Material provided:

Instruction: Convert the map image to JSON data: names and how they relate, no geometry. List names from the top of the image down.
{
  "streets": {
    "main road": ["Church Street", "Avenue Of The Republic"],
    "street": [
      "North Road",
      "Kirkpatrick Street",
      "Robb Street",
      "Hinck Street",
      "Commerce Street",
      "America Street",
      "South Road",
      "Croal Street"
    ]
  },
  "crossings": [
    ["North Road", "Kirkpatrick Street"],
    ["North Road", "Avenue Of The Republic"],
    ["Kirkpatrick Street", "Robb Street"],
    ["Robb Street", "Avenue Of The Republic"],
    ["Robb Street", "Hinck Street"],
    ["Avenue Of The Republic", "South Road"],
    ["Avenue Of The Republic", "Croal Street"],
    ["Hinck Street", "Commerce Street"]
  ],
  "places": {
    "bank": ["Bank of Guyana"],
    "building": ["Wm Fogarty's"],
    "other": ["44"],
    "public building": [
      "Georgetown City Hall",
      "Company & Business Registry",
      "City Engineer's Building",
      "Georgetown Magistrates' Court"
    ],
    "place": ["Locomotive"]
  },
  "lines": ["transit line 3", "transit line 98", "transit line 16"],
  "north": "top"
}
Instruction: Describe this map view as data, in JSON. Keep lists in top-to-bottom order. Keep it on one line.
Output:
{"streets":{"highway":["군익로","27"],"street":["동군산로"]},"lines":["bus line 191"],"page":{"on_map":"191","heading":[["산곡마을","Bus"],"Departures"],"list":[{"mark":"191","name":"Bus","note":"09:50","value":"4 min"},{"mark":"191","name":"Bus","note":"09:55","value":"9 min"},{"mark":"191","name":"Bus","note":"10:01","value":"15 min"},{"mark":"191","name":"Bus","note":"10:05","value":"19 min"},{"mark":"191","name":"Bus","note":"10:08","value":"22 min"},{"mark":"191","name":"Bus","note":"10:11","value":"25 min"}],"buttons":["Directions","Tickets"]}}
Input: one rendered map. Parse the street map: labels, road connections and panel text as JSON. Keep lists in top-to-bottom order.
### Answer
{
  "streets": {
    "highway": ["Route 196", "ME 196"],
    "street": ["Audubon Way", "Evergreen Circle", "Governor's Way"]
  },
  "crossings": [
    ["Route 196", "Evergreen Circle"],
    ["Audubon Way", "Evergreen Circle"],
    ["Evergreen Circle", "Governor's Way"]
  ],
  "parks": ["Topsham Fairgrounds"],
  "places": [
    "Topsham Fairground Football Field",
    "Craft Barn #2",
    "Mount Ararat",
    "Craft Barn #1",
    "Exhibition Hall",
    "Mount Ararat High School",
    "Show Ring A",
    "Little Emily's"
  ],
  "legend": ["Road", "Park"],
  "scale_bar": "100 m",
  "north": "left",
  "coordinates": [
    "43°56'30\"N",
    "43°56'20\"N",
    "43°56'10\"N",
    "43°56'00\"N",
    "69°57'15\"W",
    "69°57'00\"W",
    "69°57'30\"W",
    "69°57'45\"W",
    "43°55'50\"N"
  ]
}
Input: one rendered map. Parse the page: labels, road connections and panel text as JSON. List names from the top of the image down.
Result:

Task statement: A word-for-word copy of the material is required.

Answer:
Instruction: Convert the map image to JSON data: names and how they relate, no geometry. List names from the top of the image down.
{
  "streets": {
    "main road": ["Church Street", "Avenue Of The Republic"],
    "street": [
      "North Road",
      "Kirkpatrick Street",
      "Robb Street",
      "Hinck Street",
      "Commerce Street",
      "America Street",
      "South Road",
      "Croal Street"
    ]
  },
  "crossings": [
    ["North Road", "Kirkpatrick Street"],
    ["North Road", "Avenue Of The Republic"],
    ["Kirkpatrick Street", "Robb Street"],
    ["Robb Street", "Avenue Of The Republic"],
    ["Robb Street", "Hinck Street"],
    ["Avenue Of The Republic", "South Road"],
    ["Avenue Of The Republic", "Croal Street"],
    ["Hinck Street", "Commerce Street"]
  ],
  "places": {
    "bank": ["Bank of Guyana"],
    "building": ["Wm Fogarty's"],
    "other": ["44"],
    "public building": [
      "Georgetown City Hall",
      "Company & Business Registry",
      "City Engineer's Building",
      "Georgetown Magistrates' Court"
    ],
    "place": ["Locomotive"]
  },
  "lines": ["transit line 3", "transit line 98", "transit line 16"],
  "north": "top"
}
Instruction: Describe this map view as data, in JSON. Keep lists in top-to-bottom order. Keep it on one line.
Output:
{"streets":{"highway":["군익로","27"],"street":["동군산로"]},"lines":["bus line 191"],"page":{"on_map":"191","heading":[["산곡마을","Bus"],"Departures"],"list":[{"mark":"191","name":"Bus","note":"09:50","value":"4 min"},{"mark":"191","name":"Bus","note":"09:55","value":"9 min"},{"mark":"191","name":"Bus","note":"10:01","value":"15 min"},{"mark":"191","name":"Bus","note":"10:05","value":"19 min"},{"mark":"191","name":"Bus","note":"10:08","value":"22 min"},{"mark":"191","name":"Bus","note":"10:11","value":"25 min"}],"buttons":["Directions","Tickets"]}}
Input: one rendered map. Parse the street map: labels, road connections and panel text as JSON. Keep lists in top-to-bottom order.
### Answer
{
  "streets": {
    "highway": ["Route 196", "ME 196"],
    "street": ["Audubon Way", "Evergreen Circle", "Governor's Way"]
  },
  "crossings": [
    ["Route 196", "Evergreen Circle"],
    ["Audubon Way", "Evergreen Circle"],
    ["Evergreen Circle", "Governor's Way"]
  ],
  "parks": ["Topsham Fairgrounds"],
  "places": [
    "Topsham Fairground Football Field",
    "Craft Barn #2",
    "Mount Ararat",
    "Craft Barn #1",
    "Exhibition Hall",
    "Mount Ararat High School",
    "Show Ring A",
    "Little Emily's"
  ],
  "legend": ["Road", "Park"],
  "scale_bar": "100 m",
  "north": "left",
  "coordinates": [
    "43°56'30\"N",
    "43°56'20\"N",
    "43°56'10\"N",
    "43°56'00\"N",
    "69°57'15\"W",
    "69°57'00\"W",
    "69°57'30\"W",
    "69°57'45\"W",
    "43°55'50\"N"
  ]
}
Input: one rendered map. Parse the page: labels, road connections and panel text as JSON. List names from the top of the image down.
Result:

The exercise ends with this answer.